What this task involves
Copy all of the lines below, swapping each "Kontakty" for "Kontakt" and keeping everything else unchanged.

Material for the task
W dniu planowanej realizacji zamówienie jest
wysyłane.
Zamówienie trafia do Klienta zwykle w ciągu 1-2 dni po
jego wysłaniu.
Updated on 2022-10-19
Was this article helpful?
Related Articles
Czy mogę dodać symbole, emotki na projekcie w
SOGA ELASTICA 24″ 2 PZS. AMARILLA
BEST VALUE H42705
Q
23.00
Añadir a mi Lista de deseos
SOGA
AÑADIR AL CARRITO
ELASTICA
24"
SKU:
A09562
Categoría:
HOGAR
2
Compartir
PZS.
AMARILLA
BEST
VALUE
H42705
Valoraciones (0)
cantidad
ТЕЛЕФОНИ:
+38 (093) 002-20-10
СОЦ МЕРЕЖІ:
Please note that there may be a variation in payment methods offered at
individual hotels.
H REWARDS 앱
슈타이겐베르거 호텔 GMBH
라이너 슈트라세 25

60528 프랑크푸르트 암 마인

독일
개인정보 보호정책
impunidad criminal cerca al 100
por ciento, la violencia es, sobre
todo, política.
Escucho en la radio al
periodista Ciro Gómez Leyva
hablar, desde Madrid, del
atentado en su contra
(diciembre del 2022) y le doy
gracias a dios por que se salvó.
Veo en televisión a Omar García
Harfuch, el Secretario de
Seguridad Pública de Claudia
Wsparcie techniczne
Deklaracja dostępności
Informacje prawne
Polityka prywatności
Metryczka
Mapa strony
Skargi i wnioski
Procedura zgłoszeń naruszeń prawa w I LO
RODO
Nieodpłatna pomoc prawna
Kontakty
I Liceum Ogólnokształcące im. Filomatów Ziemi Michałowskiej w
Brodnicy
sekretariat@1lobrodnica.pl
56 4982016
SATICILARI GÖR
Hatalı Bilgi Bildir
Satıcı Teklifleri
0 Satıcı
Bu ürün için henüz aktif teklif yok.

The answer
W dniu planowanej realizacji zamówienie jest
wysyłane.
Zamówienie trafia do Klienta zwykle w ciągu 1-2 dni po
jego wysłaniu.
Updated on 2022-10-19
Was this article helpful?
Related Articles
Czy mogę dodać symbole, emotki na projekcie w
SOGA ELASTICA 24″ 2 PZS. AMARILLA
BEST VALUE H42705
Q
23.00
Añadir a mi Lista de deseos
SOGA
AÑADIR AL CARRITO
ELASTICA
24"
SKU:
A09562
Categoría:
HOGAR
2
Compartir
PZS.
AMARILLA
BEST
VALUE
H42705
Valoraciones (0)
cantidad
ТЕЛЕФОНИ:
+38 (093) 002-20-10
СОЦ МЕРЕЖІ:
Please note that there may be a variation in payment methods offered at
individual hotels.
H REWARDS 앱
슈타이겐베르거 호텔 GMBH
라이너 슈트라세 25

60528 프랑크푸르트 암 마인

독일
개인정보 보호정책
impunidad criminal cerca al 100
por ciento, la violencia es, sobre
todo, política.
Escucho en la radio al
periodista Ciro Gómez Leyva
hablar, desde Madrid, del
atentado en su contra
(diciembre del 2022) y le doy
gracias a dios por que se salvó.
Veo en televisión a Omar García
Harfuch, el Secretario de
Seguridad Pública de Claudia
Wsparcie techniczne
Deklaracja dostępności
Informacje prawne
Polityka prywatności
Metryczka
Mapa strony
Skargi i wnioski
Procedura zgłoszeń naruszeń prawa w I LO
RODO
Nieodpłatna pomoc prawna
Kontakt
I Liceum Ogólnokształcące im. Filomatów Ziemi Michałowskiej w
Brodnicy
sekretariat@1lobrodnica.pl
56 4982016
SATICILARI GÖR
Hatalı Bilgi Bildir
Satıcı Teklifleri
0 Satıcı
Bu ürün için henüz aktif teklif yok.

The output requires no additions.